Une troisième raison est qu’à ce jour, le rendement pour les actionnaires des SPAC n’a pas été mauvais (graphique 4), bien qu’en retrait sur les investisseurs en fonds indexés. Celui des investisseurs PIPE est par contre décevant, signe d’acquisition trop onéreuses. Celui des sponsors est stupéfiant : 648 % à ce jour selon une étude de JP Morgan Chase.

 

Graphique 4 : Rendement de l’investissement pour les actionnaires des SPAC

 

Où vont aller les choses ?

Trop loin, comme toujours quand une innovation financière se fait jour. Il y a indiscutablement une bulle et un excès d’argent levé.

À preuve, le prix de l’action SPAC désormais tend à baisser en dessous de 10$ à l’annonce d’une acquisition. Des 13 SPAC qui ont annoncé une acquisition au mois de mai, un seul, indique un article du Financial Times, se traite au-dessus de 10$. Warren Buffett, le célèbre investisseur, est furieux contre les SPAC : trop d’argent à la recherche de trop peu de cibles, ce qui le prive de possibilités d’achat. Il indique qu’il y a toujours eu sur lui une pression de la part des fonds d’investissement privés ; mais que le jeu est malsain : si vous gérez de l’argent pour quelqu’un d’autre, que vous êtes rémunéré pour ça, que vous bénéficiez de tous les gains sans risquer de perte, et que vous avez l’épée dans les reins pour finaliser une acquisition avant le date limite de deux ans sauf à rendre l’argent aux actionnaires et à perdre votre crédit sur le marché, il y a des chances que vous ne fassiez pas le deal du siècle.

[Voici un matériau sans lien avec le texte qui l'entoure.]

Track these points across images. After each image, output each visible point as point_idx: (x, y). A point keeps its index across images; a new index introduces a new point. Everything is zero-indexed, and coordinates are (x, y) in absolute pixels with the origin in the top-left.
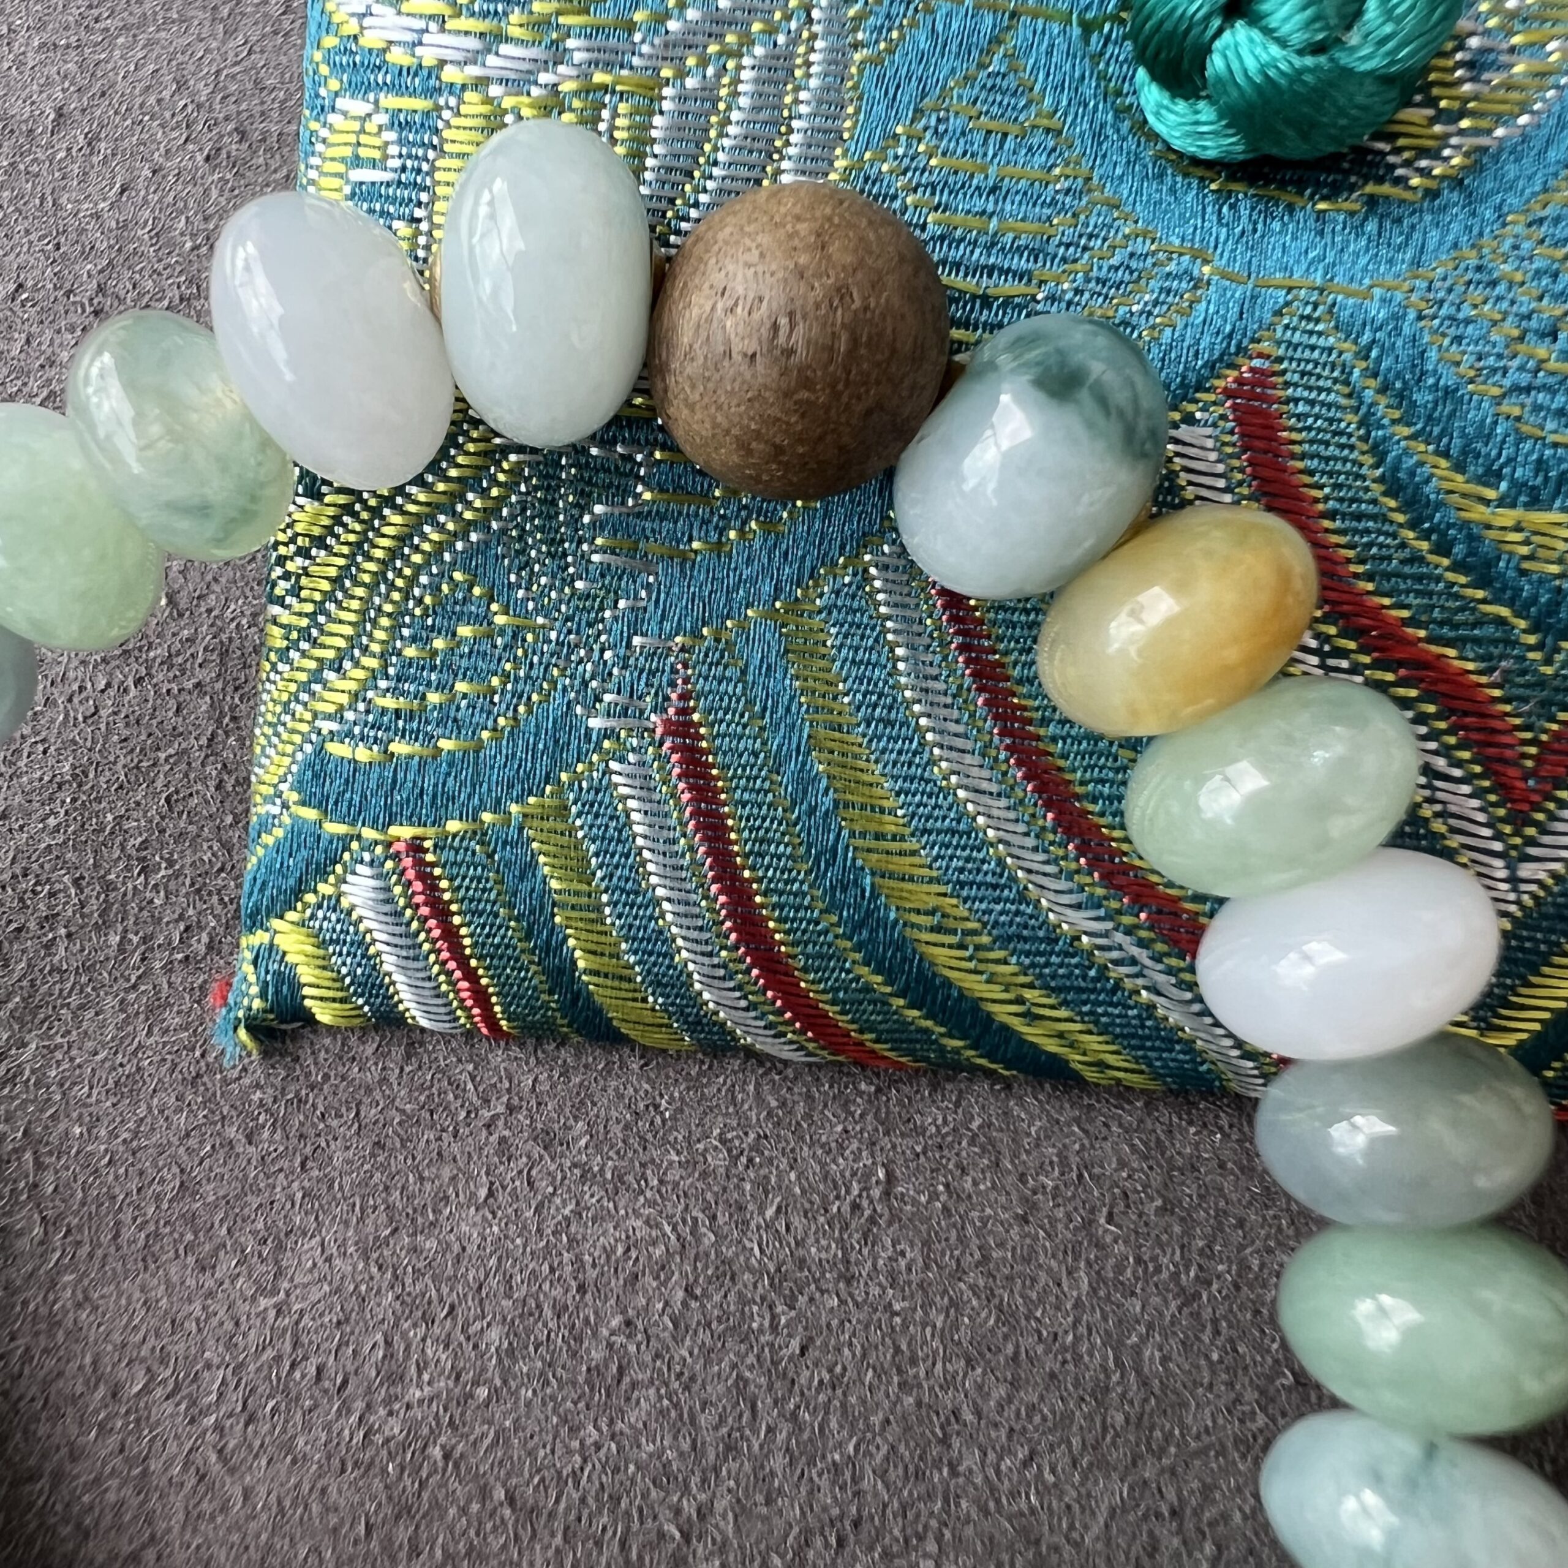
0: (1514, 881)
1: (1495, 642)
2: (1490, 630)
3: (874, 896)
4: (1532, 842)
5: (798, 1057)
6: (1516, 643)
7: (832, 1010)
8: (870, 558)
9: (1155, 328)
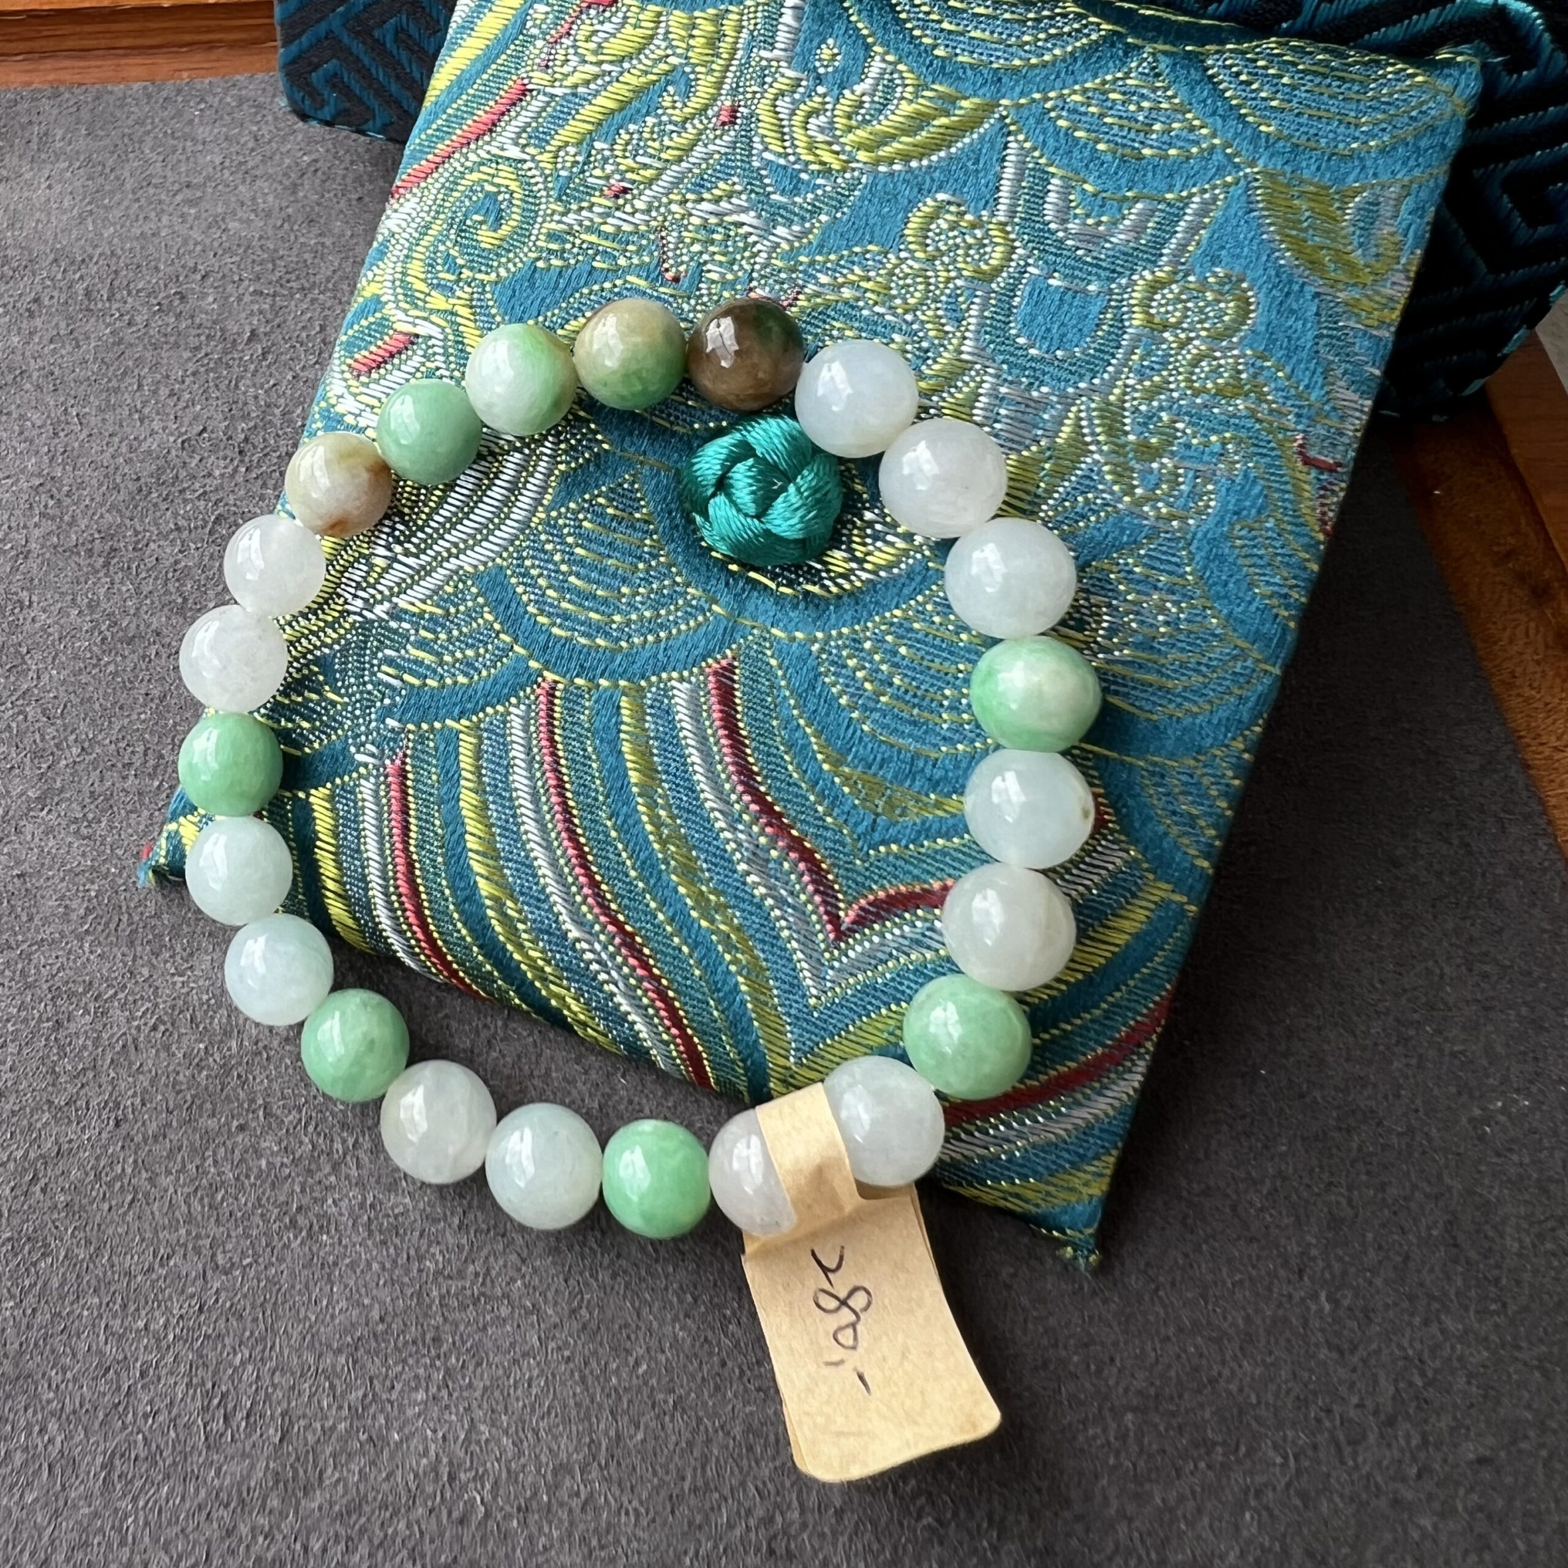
2: (833, 835)
6: (845, 845)
8: (512, 709)
9: (679, 630)
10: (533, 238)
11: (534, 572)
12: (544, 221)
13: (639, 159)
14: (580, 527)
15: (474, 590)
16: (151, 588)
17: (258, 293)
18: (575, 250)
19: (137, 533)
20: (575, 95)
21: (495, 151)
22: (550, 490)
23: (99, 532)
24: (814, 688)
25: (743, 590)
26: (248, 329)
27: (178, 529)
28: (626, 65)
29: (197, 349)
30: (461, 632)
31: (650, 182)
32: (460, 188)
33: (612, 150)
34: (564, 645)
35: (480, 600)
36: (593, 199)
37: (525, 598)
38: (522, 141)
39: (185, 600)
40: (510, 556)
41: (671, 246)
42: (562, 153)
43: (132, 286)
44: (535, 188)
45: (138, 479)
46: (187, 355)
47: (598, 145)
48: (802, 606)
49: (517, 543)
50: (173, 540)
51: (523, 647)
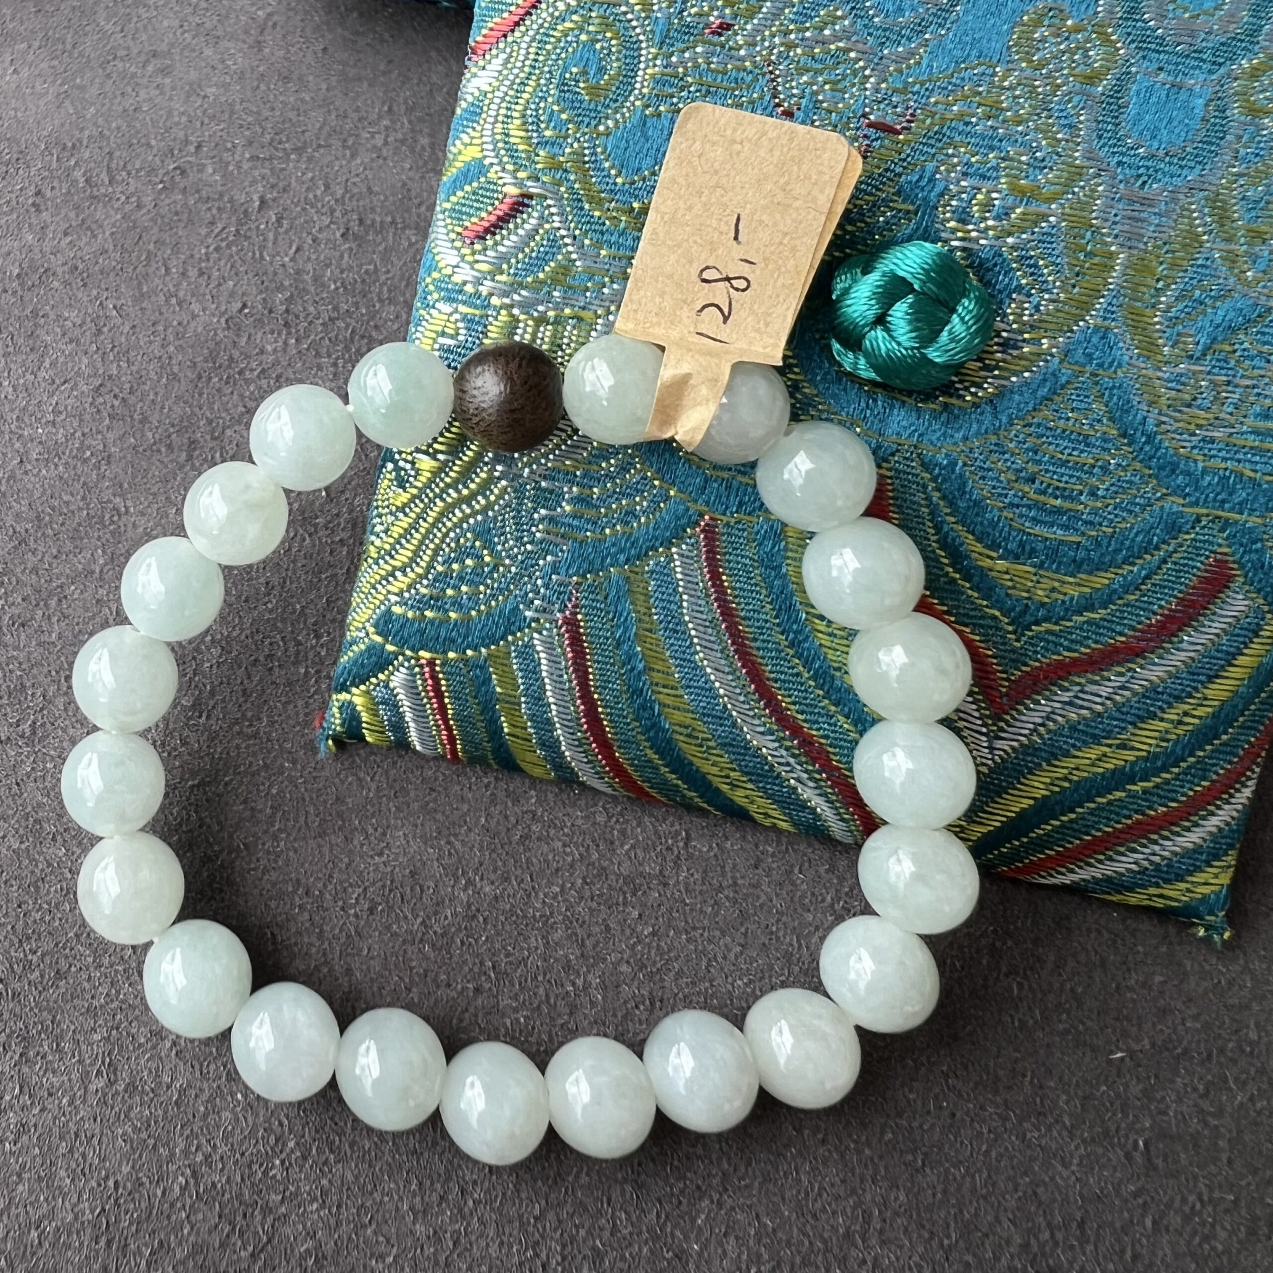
0: (991, 748)
1: (991, 627)
2: (990, 622)
3: (659, 715)
4: (1002, 730)
5: (609, 791)
6: (1000, 629)
7: (630, 770)
8: (675, 550)
10: (638, 86)
12: (647, 66)
25: (885, 410)
30: (615, 485)
32: (553, 40)
35: (631, 451)
41: (780, 80)
43: (129, 167)
48: (944, 418)
51: (679, 491)
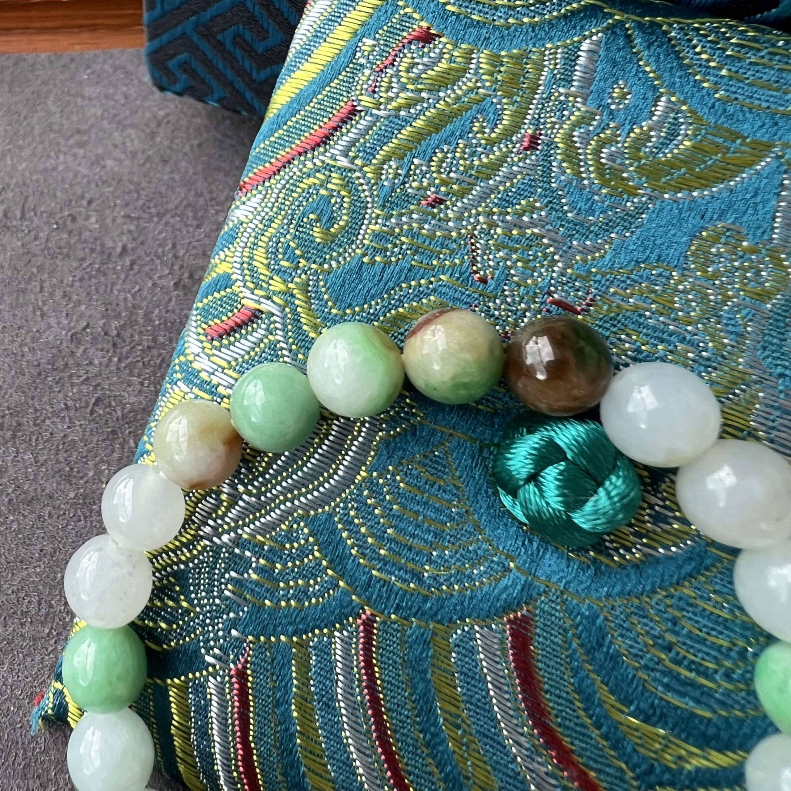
3: (304, 776)
8: (337, 634)
9: (482, 583)
10: (360, 237)
11: (356, 521)
12: (370, 223)
13: (452, 175)
14: (398, 487)
15: (306, 531)
16: (45, 457)
17: (127, 216)
18: (396, 250)
19: (36, 410)
20: (397, 117)
21: (328, 161)
22: (372, 453)
23: (9, 409)
24: (601, 645)
25: (539, 551)
26: (120, 245)
27: (67, 408)
28: (442, 94)
29: (83, 259)
30: (294, 565)
31: (462, 194)
32: (299, 190)
33: (429, 167)
34: (383, 586)
35: (311, 539)
36: (412, 207)
37: (349, 542)
38: (351, 154)
39: (72, 469)
40: (337, 506)
41: (479, 252)
42: (385, 167)
44: (362, 195)
45: (39, 365)
46: (75, 264)
47: (416, 161)
48: (591, 572)
49: (343, 495)
50: (64, 417)
51: (347, 583)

Qu’en sera-t-il une fois la fièvre passée ? Dur à dire. Deux remarques simplement :

  • Le phénomène a eu ceci de positif, d’une certaine manière, de réamorcer la venue d’entreprises vers la bourse, alors qu’il y avait eu une tendance à la déserter depuis plus d’une vingtaine d’années. Il y avait 7.562 entreprises cotées au pic de juillet 1998. On en comptait 3.492 fin 2019 et 3.530 fin 2020, pourtant dans une période propice aux levées de capitaux.
  • La structure de gouvernance et d’incitations semble étrange, notamment le bizarre partage des rôles et des rémunérations entre le sponsor et les investisseurs. La bulle qui est en train de se dégonfler risque fort de remettre cet équilibre en cause.